Öncelikle orada çalışma koşullarıyla ilgili sorumlu olacak kişiler mühendisler ve teknik nezaretçilerdir. Yeraltında metan gazının ölçümünü yapacak ve ocakla ilgili çalışıp çalışmama kararını verecek olan mühendislerdir. Son kazada kontrol mühendisi de vefat etti.Aşağıda öyle bir gaz olsa normal olan kendisinin de tehlikeye maruz kalabileceğinden de anlaşılacağı gibi böyle bir yerde işçi çalıştırır mı? Basında çıkan haberlere bir yere kadar itibar edilmeli.
Ama bir yerde de ben diyorum ki, çalışanların ve işçilerin beyanlarına ihtiyatla yaklaşılmalı. Nihayetinde bunlar bu işin taraflarıdır.

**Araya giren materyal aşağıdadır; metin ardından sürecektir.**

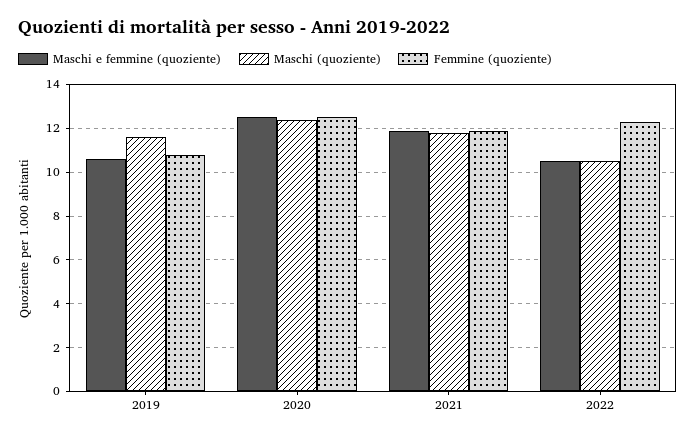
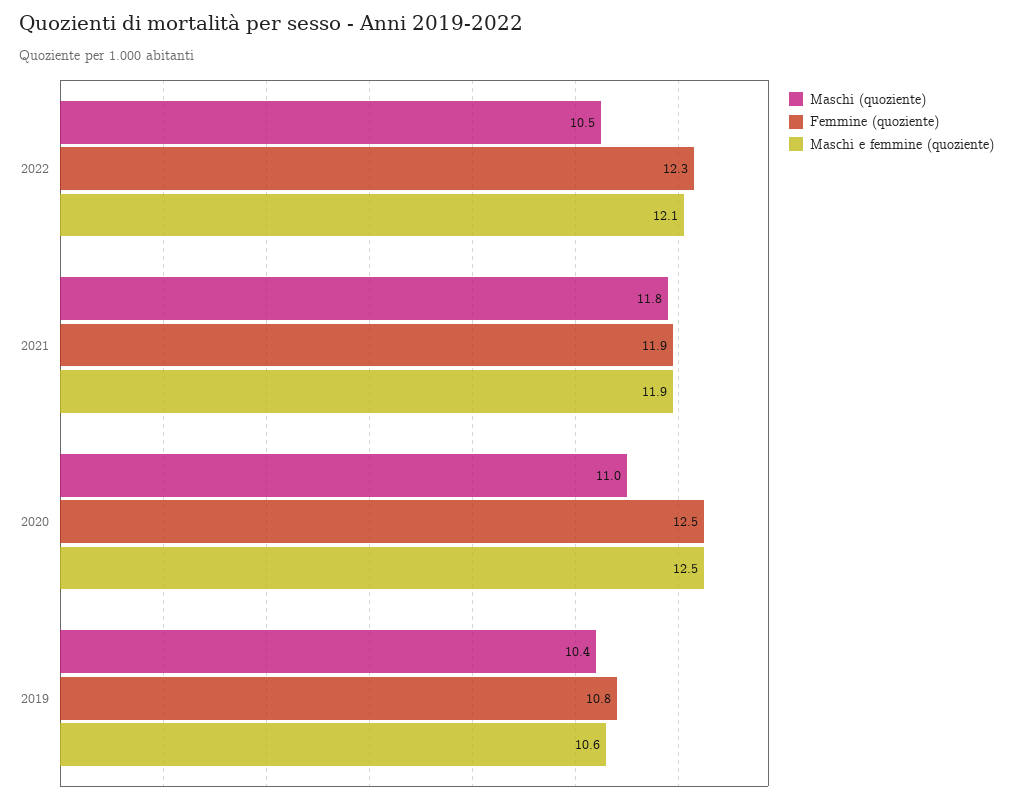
Maschi (quoziente), 2019: 11.5 -> 10.4
Maschi (quoziente), 2020: 12.5 -> 11
Maschi e femmine (quoziente), 2022: 10.5 -> 12.1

Bu tür kazalar işverenlerin hatasından, işin doğasından, grizu ortamından veya işçinin hatasından kaynaklanıyor olabilir.Bununla ilgili kesin bir şey söylemek çok zor. Buna adalet ve müfettişlerin raporları sonucunda karar verilecektir. Madenler işçisiyle, işvereniyle bir bütündür.
Son olarak …
Sonuç olarak umarım bu tür kazalar milletimizin başına bir daha gelmez. Umarım bu tür kazalardan gereken dersleri çıkartırız. Bu olaylarda yönetim olarak sürekli vefat eden işçilerimiz ve ailelerinin yanında olduk. İlgili bakanlarımız burada ağırladık konuyla ilgili kendilerini bilgilendirdik. Kendileri de burada bizzat çalışma yaptılar. Cenazelere milletvekilleri, idari amirler ve bakanlar olarak dağılım yaptık ve tüm cenazelere katılımlarımızı gerçekleştirdik. Bunun sonrasında da ailelerin maddi manevi yanlarında olduk ve kaymakamlık olarak da sürekli yanlarında olacağız. Bizlerin yardımları tabi ki onların acısını yok edemez ama en azından hafifletir. Bizler mülki amir olarak üzerimize düşen görevleri yerine getirmekle yükümlüyüz.
Politik Akademi ekibi olarak bizleri bilgilendirdiğiniz ve zaman ayırdığınız için sizlere çok teşekkür ederim. Çalışmalarınızda başarılar dileriz.
Ben de teşekkür eder, yayın hayatınızın uzun soluklu olmasını dilerim.